About Kokikai Aikido

Sensei Shuji Maruyama is Kokikai-Ryu Aikido’s Founder and President. He founded the Kokikai Federation to disseminate his training method and its benefits to the world.

Sensei Maruyama with Mikey Singara and Paul Connan
Sensei Maruyama with Mike Sinagra and Paul Coonan

Our purpose is to realize our most natural, correct and strongest state through the study of Kokikai self defence technique and the four Kokikai principles. Within the scope of self-defence training we can discover our strongest state. Using this method we understand the simple truth that when we use mind and body correctly, internal and natural strength is harnessed in the strongest way (Kokikai Ki power).

Many people hear about the concept of Ki and go to social media, websites or their local book store to study about the concept. But we can never understand Ki this way. For example the word “Ki” has over 400 applications and derivatives in the Japanese language alone, not to mention its equivalent “chi” in Chinese and prana in Hindi. Sensei Maruyama never thinks of Ki in this way; rather, he studies how to use the mind and body correctly and naturally, understanding that will result in maximum effectiveness for minimum effort. This directs us to the fundamental Kokikai Training Method: discover the correct state and correct feeling for your mind and body through practicing Kokikai techniques using the following Principles:

1. Keep One Point to develop calmness
2. Relax progressively
3. Find Correct Posture in everything
4. Develop your Positive Mind

Sensei Shuji Maruyama began his study in 1955 under Koichi Tohei Sensei who was at the time the chief instructor of Aikido under Master Ueshiba.  Later, Maruyama Sensei apprenticed directly with Ueshiba after receiving an introduction from Tohei.

In 1966, Maruyama Sensei came to the United States at the invitation of the Ohio Judo and Karate Association. Maruyama Sensei was astonished when the Judo students actually challenged and resisted during the application of Aikido technique, because such behavior was unknown in Japan.  Sensei Maruyama was also challenged to defend against kicks and jab punches from Karate students. , Maruyama Sensei had never learned how to defend against these types of attacks because they were never practiced in Japan. His inability to respond effectively caused the students to resist him more. In consequence, Maruyama Sensei’s first few years in the United States were very difficult. He began to ask himself why Aikido did not have effective responses to the fighting styles of other countries.

Through the study of Ueshiba’s background and the history of Japanese martial arts he began to understand why Aikido had taken its particular form, as well as how it’s techniques might be adapted to meet the challenges of modern fighting. In the Samurai age, wars were fought by soldiers who wore armour.

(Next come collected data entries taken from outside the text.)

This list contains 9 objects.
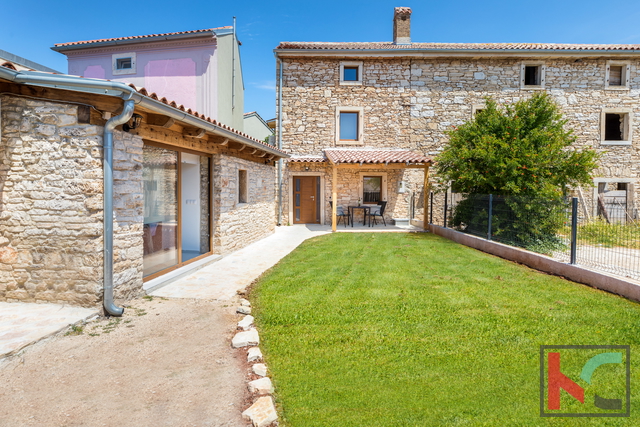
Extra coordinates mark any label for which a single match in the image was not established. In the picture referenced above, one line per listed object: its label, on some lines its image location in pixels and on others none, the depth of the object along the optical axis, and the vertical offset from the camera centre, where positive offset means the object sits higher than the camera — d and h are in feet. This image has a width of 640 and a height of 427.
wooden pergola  37.04 +4.06
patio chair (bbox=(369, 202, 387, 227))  42.32 -1.61
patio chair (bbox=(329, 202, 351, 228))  42.76 -1.99
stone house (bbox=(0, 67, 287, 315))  12.88 +0.40
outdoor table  42.63 -1.43
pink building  38.42 +15.45
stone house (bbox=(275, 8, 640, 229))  45.39 +12.35
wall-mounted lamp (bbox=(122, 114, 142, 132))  14.28 +3.05
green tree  23.72 +2.53
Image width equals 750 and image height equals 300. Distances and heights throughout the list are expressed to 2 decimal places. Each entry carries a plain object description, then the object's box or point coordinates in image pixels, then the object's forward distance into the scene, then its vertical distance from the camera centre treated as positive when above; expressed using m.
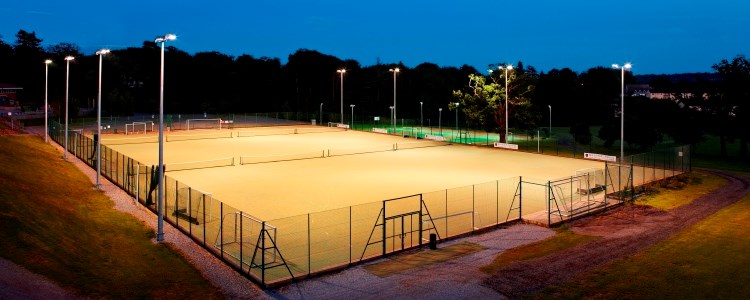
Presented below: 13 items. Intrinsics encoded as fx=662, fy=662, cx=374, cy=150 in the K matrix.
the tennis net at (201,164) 46.25 -2.83
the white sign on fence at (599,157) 50.68 -2.21
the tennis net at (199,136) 69.94 -1.17
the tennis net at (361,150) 58.53 -2.13
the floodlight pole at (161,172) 24.49 -1.83
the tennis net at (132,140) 63.47 -1.53
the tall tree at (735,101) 74.00 +3.32
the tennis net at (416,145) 64.61 -1.73
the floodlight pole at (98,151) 34.17 -1.39
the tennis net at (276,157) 51.50 -2.53
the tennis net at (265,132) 76.15 -0.73
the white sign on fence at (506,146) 61.84 -1.67
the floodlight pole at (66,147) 46.01 -1.59
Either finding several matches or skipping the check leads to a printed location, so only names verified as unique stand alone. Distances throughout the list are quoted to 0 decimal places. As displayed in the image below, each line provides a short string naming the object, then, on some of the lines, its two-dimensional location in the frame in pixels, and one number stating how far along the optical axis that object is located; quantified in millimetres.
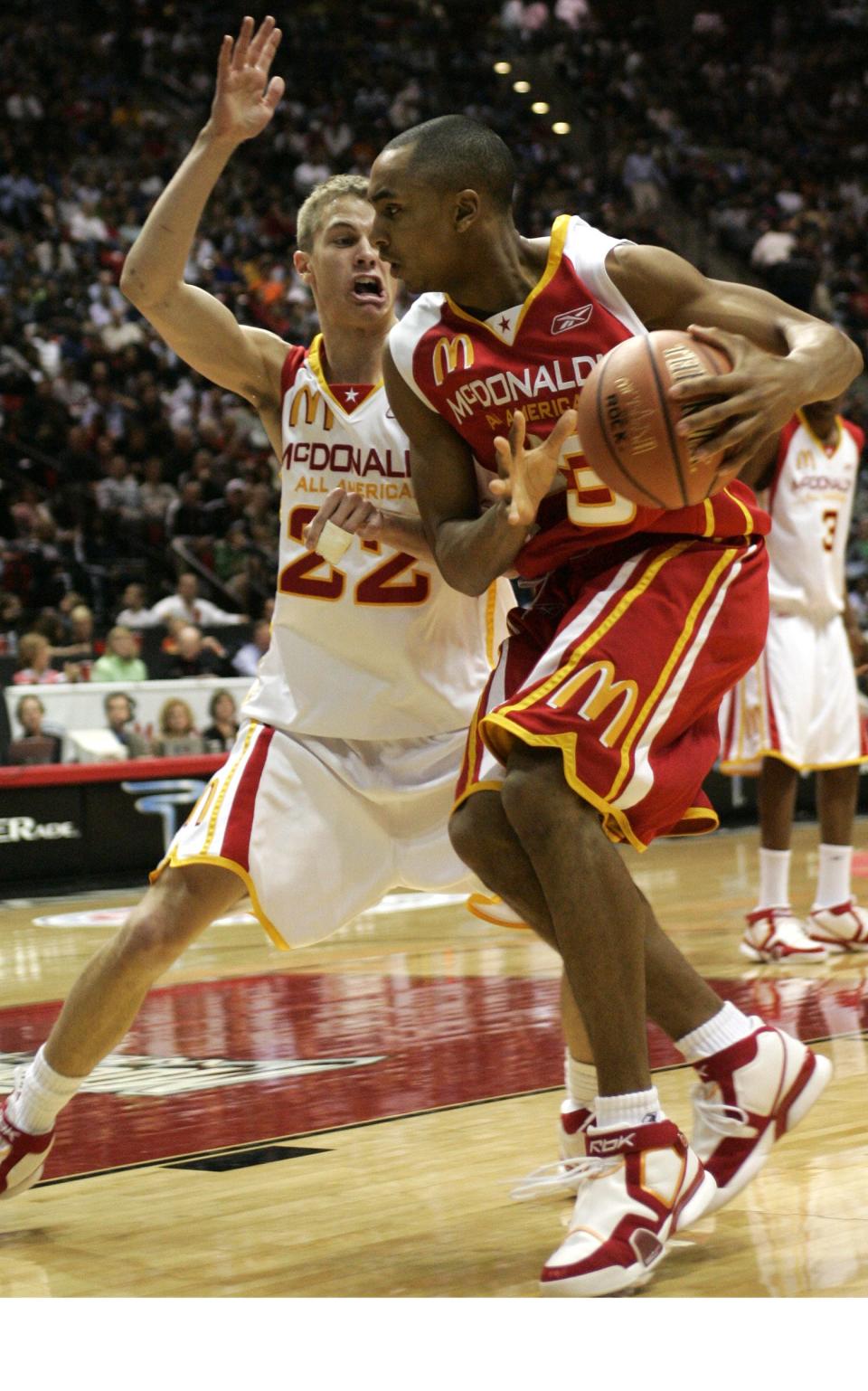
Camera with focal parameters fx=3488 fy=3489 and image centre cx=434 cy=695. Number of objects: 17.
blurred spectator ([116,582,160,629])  23224
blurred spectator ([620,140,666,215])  38872
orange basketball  5022
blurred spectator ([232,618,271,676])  21780
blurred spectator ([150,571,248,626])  23627
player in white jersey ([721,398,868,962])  12039
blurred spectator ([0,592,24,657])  21826
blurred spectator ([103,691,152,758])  18861
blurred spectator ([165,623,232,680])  21252
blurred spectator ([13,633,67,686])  19607
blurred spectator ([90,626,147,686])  20569
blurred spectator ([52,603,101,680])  21159
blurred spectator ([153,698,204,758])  19048
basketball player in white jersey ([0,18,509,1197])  6116
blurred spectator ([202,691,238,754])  19513
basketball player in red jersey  5057
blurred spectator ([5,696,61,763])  18023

The presence of armor determined the type of attacks encountered, punching and kicking were rarely employed because those attacks are extremely tiring, and punching or kicking armour is ineffective.

In Japan, the drawing of a sword inside a household was against the law. In this environment unarmed self defense was developed and practiced to provide an acceptable and effective alternative to the use of swords indoors. This is why exponents of Japanese martial traditions devoted so much time to the practice of swari-waza (ground techniques). Although when Aikido was developed the Samurai age was long over, the ideas and traditions from that era persisted and heavily influenced Master Ueshiba.  For example, early Aikido classes featured 60% swari-waza and 40% standing techniques.

Ueshiba’s development of Aikido was achieved within the parameters of these Japanese martial traditions. Through a special realization he was able to develop his potential power. The essence of his realization was that he discovered how to use only necessary strength.  He understood his natural human ability and how to use that ability correctly and efficiently, and he applied his understanding to develop a system of new techniques that would eventually solidify into the art know as Aikido.

We respect Ueshiba’s ideas and practice methods very much, as well as appreciate his great achievement in the origination of a new method for developing and expressing human potential power through martial training. Our modern situation, however, is different from Ueshiba’s. Maruyama Sensei has caught Ueshiba’s feeling for using only necessary strength, describing it in terms of using the minimum effort necessary to achieve maximum results, but he now applies that feeling to technique responsive to the realities of modern unarmed fighting. Kokikai Aikido practice is characterized by realistic, focused attacks, and fluid responses that employ timing and rhythm to take the opponents balance completely before the application of a throwing technique.

Although he weighs only 59 kilograms Maruyama Sensei has been effortlessly and convincingly throwing 100 kilogram + people for over 20 years. Wherever he travels people say that he is very strong and powerful. Yet he describes his feeling while throwing as unbelievably comfortable and easy, and he is visibly extraordinarily relaxed when he throws. Having proven the correctness of his feeling, his ideas, and his techniques, Sensei Maruyama has organized the Kokikai School of Aikido to promote the practice of his method and to foster the continued development of principles and techniques applicable to daily life in the modern world.